31 octobre 2004
LAUSANNE (AFP) - Quelques semaines après son coéquipier américain Tyler Hamilton, le coureur cycliste espagnol Santiago Perez (Phonak) a reconnu avoir subi un contrôle antidopage positif par transfusion de sang mais il a clamé pareillement son innocence.
La formation suisse Phonak a confirmé dimanche l'information concernant l'Espagnol, deuxième de la Vuelta en septembre. Elle a adopté la même ligne que pour Hamilton, lui aussi convaincu de dopage par transfusion sanguine à la Vuelta).
"Un contrôle médical effectué le 5 octobre à Aigle (Suisse) a révélé que Santi aurait subi une transfusion sanguine. Il s'agit du même protocole de test que celui utilisé pour Tyler Hamilton. L'exactitude et l'interprétation de ce test étant toujours remises en question, la direction de l'équipe croit fermement en l'innocence du coureur", a déclaré Phonak.
La contre-expertise effectuée le 27 octobre a confirmé le premier résultat de l'analyse pour Perez, l'une des grandes surprises de la dernière Vuelta dont il avait gagné trois étapes et pris la deuxième place du classement final le 26 septembre.
Il s'agit du deuxième cas de dopage par transfusion (avec le sang d'un donneur compatible) jamais détecté dans l'histoire de la lutte antidopage après celui de Hamilton.
Le coureur américain, qui nie lui aussi s'être dopé, fait actuellement l'objet d'une procédure pour son contrôle positif du Tour d'Espagne.

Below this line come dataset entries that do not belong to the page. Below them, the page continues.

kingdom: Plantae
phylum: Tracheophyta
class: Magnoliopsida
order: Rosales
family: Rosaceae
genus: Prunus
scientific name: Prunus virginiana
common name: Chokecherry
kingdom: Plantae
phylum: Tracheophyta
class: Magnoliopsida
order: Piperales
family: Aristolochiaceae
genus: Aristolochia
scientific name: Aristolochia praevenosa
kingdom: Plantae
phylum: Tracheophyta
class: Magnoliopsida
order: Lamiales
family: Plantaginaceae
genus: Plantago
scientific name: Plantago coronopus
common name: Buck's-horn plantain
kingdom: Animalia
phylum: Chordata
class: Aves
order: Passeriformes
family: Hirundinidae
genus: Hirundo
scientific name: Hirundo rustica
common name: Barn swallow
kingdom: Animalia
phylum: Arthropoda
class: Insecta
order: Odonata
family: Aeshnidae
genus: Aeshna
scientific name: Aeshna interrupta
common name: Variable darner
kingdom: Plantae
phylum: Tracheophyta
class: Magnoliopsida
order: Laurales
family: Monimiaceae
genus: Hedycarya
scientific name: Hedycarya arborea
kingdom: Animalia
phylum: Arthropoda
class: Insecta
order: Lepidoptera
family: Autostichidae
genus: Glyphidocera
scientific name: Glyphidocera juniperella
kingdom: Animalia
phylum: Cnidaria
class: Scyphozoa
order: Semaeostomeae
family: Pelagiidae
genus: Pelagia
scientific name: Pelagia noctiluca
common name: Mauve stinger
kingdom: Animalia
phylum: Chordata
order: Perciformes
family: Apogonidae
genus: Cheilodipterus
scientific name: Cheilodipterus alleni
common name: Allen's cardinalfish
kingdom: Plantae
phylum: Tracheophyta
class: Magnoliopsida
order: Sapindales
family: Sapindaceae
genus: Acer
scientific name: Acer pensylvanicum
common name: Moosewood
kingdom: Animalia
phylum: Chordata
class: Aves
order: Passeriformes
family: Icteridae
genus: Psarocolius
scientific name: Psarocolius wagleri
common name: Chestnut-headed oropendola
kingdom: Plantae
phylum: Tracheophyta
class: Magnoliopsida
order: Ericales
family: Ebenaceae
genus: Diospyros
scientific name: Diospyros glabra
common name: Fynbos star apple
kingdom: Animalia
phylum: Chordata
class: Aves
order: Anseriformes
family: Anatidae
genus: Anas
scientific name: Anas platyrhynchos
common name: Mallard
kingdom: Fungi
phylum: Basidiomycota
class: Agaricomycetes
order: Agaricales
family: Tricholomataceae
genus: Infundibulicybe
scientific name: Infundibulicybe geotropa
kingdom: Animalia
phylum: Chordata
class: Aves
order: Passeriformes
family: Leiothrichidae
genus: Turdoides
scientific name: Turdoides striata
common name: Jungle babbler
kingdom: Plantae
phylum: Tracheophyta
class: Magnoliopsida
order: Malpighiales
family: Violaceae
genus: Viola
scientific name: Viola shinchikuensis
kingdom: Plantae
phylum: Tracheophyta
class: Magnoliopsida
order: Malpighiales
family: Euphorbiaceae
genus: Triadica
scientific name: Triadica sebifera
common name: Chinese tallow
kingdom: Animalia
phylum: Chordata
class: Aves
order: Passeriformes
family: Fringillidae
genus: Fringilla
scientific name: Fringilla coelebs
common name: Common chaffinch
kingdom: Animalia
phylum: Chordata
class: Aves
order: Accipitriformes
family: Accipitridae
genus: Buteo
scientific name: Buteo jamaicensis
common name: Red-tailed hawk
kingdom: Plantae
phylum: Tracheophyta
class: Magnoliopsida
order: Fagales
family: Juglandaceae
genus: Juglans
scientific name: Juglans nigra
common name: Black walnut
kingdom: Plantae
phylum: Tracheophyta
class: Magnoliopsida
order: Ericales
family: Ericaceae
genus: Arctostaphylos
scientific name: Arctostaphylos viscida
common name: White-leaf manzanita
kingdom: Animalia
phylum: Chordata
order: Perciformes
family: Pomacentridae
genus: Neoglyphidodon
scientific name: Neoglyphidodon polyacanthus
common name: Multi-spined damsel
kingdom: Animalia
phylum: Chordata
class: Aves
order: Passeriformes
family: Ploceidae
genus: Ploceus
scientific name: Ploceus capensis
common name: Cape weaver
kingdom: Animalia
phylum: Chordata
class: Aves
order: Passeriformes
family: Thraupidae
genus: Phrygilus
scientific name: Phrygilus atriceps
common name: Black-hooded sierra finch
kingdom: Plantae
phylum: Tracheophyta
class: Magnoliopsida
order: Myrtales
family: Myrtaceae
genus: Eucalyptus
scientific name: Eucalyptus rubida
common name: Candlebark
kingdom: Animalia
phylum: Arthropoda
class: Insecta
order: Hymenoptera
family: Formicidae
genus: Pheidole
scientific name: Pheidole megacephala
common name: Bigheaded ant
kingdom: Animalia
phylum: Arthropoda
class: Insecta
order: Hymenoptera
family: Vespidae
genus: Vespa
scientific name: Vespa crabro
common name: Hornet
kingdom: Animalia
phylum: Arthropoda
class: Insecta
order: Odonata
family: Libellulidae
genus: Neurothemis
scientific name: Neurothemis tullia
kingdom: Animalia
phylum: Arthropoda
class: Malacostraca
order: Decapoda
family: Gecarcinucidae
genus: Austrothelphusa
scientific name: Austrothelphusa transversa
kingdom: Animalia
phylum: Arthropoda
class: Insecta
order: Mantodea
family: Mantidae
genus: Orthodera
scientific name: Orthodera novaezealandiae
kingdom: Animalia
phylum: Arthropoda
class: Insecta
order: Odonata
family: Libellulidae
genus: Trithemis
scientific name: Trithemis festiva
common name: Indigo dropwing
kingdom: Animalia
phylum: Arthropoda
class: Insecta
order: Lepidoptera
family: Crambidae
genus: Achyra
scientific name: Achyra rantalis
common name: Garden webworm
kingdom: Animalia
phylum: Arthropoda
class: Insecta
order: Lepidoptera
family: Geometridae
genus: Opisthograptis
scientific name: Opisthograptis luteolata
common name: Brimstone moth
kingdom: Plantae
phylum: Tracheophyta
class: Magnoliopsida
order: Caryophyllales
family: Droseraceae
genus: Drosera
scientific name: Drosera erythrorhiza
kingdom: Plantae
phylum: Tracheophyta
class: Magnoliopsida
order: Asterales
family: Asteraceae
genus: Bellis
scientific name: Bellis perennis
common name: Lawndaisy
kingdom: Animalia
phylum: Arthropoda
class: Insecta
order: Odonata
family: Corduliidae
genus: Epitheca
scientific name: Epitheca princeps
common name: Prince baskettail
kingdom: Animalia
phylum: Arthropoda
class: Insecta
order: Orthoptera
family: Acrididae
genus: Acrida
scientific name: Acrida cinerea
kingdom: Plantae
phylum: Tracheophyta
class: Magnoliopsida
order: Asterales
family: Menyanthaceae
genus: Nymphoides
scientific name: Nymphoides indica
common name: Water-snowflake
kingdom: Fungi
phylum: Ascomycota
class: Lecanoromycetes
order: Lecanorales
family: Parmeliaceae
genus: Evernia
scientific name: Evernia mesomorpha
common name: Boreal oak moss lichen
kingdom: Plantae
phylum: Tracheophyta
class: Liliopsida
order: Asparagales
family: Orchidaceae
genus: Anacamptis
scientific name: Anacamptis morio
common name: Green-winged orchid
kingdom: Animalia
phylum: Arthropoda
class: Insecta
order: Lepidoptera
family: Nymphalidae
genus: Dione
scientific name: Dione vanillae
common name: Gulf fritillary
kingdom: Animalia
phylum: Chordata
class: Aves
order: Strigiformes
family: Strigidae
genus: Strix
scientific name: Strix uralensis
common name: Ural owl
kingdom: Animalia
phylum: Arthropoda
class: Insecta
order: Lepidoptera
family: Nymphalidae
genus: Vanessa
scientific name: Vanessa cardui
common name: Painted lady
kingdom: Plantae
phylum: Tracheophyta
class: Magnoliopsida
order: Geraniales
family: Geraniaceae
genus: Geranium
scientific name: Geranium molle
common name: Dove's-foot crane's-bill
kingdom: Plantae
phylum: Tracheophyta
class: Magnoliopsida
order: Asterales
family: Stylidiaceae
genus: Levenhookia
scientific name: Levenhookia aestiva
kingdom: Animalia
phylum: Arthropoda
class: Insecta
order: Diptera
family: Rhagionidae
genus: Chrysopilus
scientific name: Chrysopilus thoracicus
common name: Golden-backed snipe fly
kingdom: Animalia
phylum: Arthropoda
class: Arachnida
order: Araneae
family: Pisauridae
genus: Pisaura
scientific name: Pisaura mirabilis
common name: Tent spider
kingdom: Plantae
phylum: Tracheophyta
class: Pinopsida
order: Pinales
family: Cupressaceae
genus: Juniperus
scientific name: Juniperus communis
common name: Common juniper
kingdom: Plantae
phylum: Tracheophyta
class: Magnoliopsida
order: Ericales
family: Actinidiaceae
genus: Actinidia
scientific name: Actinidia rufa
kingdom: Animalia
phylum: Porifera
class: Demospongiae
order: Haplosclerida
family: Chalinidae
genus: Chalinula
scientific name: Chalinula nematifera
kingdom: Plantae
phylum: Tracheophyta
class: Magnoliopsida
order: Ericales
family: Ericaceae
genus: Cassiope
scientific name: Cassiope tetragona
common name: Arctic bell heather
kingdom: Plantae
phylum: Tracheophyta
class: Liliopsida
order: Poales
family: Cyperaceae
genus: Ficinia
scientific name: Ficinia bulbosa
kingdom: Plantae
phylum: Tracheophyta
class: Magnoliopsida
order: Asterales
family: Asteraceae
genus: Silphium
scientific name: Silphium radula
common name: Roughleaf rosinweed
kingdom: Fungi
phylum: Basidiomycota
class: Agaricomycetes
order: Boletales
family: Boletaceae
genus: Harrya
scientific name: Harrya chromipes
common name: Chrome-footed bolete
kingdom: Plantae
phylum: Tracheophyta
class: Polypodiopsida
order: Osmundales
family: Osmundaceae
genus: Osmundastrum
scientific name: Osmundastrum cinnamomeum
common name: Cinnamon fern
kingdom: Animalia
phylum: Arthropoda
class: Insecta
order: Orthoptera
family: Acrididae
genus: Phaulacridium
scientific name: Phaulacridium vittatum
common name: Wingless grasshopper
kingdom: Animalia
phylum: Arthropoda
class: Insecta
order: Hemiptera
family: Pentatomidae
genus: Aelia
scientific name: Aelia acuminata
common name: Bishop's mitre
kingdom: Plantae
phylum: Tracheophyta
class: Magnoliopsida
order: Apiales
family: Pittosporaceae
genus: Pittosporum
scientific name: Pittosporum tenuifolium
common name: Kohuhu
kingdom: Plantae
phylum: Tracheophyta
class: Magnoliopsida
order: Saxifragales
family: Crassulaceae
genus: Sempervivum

En revanche, une première analyse positive après son titre du contre-la-montre aux jeux Olympiques d'Athènes en août n'a pas donné lieu à sanction, la contre-expertise ayant été rendue impossible par la mauvaise conservation de l'échantillon.
"Nous sommes toujours du même avis: il s'agit ici d'un test d'interprétation pour lequel nous n'avons à ce jour aucun document de validation. Ni l'UCI (Union cycliste internationale), ni le CIO (Comité international olympique) n'ont été en mesure de nous fournir ces documents", a estimé Phonak, qui fait partie des équipes retenues pour le nouveau circuit UCI ProTour à partir de 2005.
Depuis l'affaire Hamilton, la formation suisse a mandaté un groupe de scientifiques afin qu'il vérifie la validité de la méthode de détection.
"S'il s'avérait que le nouveau test fournit des données compréhensibles et fiables permettant une interprétation irréfutable et qu'il confirme les précédents tests de l'UCI, alors nous devrons licencier les deux coureurs, conformément à nos règles. Si leur innocence est prouvée, Perez et Hamilton resteront", a communiqué Phonak qui a licencié l'été dernier l'ancien champion du monde suisse Oscar Camenzind, positif à l'EPO (erythropoïetine).
Alvaro Pino, directeur sportif de l'équipe suisse, s'est déclaré "accablé". "S'il y a quelque chose dont je sois certain, c'est de ce qui se fait au sein de l'équipe. Les médecins ont ma confiance totale", a déclaré Pino.
Pour sa part, Perez a nié résolument: "On m'apprend qu'il s'agit d'une irrégularité dans le sang due à une transfusion. Moi, tout ce que je peux dire, c'est que je ne me suis fait aucune transfusion."
Le coureur n'avait pas été déclaré positif lors des contrôles effectués pendant la Vuelta. Mais selon Marca, "il est évident que quelque chose de bizarre avait été détecté pendant ces tests lorsqu'il a été convoqué au siège de l'UCI le 5 octobre pour un nouveau contrôle".
Après la Vuelta, Perez avait déclaré forfait, officiellement en raison d'une gastro-entérite, pour le Championnat du monde sur route le 3 octobre à Vérone (Italie).
Perez a mis en cause la manière d'agir de l'UCI, "entachée d'irrégularités" selon lui, et a affirmé notamment ne pas avoir été prévenu assez tôt de la date de la contre-expertise pour pouvoir se rendre à Lausanne et y assister.
Après la révélation du cas positif de Hamilton, le CIO avait souligné que la méthode de détection des transfusions sanguines avait été validée par la communauté scientifique internationale.